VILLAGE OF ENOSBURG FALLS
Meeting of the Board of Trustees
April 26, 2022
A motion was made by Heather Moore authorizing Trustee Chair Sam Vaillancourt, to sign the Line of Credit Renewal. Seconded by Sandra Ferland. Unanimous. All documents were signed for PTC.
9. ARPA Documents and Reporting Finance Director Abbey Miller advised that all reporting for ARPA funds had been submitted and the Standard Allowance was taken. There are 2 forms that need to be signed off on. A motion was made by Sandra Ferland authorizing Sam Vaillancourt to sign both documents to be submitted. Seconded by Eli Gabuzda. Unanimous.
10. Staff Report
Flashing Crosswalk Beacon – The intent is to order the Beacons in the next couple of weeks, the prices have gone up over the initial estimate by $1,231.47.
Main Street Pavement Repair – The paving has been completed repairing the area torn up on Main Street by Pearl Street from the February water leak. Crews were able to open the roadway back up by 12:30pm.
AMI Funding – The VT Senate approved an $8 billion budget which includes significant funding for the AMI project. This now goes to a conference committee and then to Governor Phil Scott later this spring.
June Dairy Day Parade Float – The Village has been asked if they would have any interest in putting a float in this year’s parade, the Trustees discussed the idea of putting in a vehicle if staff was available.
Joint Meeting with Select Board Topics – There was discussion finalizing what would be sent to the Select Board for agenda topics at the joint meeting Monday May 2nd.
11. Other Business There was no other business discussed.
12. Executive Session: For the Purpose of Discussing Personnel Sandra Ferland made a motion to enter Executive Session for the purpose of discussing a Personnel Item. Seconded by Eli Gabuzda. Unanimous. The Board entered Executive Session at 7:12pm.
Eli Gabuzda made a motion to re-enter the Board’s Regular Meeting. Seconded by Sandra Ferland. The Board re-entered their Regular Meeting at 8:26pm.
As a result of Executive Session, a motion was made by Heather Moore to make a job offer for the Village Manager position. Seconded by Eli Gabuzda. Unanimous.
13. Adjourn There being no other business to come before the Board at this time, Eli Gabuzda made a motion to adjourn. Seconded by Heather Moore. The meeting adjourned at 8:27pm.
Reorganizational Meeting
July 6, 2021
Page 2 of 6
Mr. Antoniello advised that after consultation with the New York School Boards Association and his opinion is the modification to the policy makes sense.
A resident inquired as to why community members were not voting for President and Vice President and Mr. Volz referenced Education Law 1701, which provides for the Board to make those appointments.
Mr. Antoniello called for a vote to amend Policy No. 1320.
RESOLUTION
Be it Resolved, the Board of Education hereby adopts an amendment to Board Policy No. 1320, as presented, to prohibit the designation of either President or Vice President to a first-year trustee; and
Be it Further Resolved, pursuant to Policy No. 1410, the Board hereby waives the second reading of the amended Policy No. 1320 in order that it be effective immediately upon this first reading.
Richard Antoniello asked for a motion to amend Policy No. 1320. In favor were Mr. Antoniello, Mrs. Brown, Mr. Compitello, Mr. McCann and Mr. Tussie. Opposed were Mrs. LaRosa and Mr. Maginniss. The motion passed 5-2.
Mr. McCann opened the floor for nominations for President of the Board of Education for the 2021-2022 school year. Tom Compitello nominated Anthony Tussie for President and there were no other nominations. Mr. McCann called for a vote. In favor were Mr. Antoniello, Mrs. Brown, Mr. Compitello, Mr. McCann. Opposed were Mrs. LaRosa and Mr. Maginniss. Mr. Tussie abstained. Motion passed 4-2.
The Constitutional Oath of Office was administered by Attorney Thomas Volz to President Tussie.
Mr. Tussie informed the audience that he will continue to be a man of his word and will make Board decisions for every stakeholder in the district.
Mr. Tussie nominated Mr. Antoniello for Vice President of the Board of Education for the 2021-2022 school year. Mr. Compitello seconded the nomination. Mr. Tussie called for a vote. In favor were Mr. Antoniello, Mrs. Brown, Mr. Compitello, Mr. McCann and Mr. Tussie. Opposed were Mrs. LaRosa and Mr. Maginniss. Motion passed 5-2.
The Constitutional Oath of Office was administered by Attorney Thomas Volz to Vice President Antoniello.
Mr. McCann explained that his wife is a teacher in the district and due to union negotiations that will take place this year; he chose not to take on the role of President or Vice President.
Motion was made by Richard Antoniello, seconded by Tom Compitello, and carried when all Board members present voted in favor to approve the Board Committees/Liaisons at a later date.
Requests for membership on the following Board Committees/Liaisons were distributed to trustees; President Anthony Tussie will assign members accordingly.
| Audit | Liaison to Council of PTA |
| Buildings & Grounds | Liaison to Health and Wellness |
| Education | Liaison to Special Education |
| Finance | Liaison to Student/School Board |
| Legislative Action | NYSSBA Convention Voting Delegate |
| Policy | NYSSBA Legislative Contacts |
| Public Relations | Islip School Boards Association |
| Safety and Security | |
************
Going down the listing above, begin printing at the line with "Meeting of the Board of Trustees" and finish with the line with "Main Street Pavement", exactly as they appear.

§ EXPECTED ANSWER:
Meeting of the Board of Trustees
April 26, 2022
A motion was made by Heather Moore authorizing Trustee Chair Sam Vaillancourt, to sign the Line of Credit Renewal. Seconded by Sandra Ferland. Unanimous. All documents were signed for PTC.
9. ARPA Documents and Reporting Finance Director Abbey Miller advised that all reporting for ARPA funds had been submitted and the Standard Allowance was taken. There are 2 forms that need to be signed off on. A motion was made by Sandra Ferland authorizing Sam Vaillancourt to sign both documents to be submitted. Seconded by Eli Gabuzda. Unanimous.
10. Staff Report
Flashing Crosswalk Beacon – The intent is to order the Beacons in the next couple of weeks, the prices have gone up over the initial estimate by $1,231.47.
Main Street Pavement Repair – The paving has been completed repairing the area torn up on Main Street by Pearl Street from the February water leak. Crews were able to open the roadway back up by 12:30pm.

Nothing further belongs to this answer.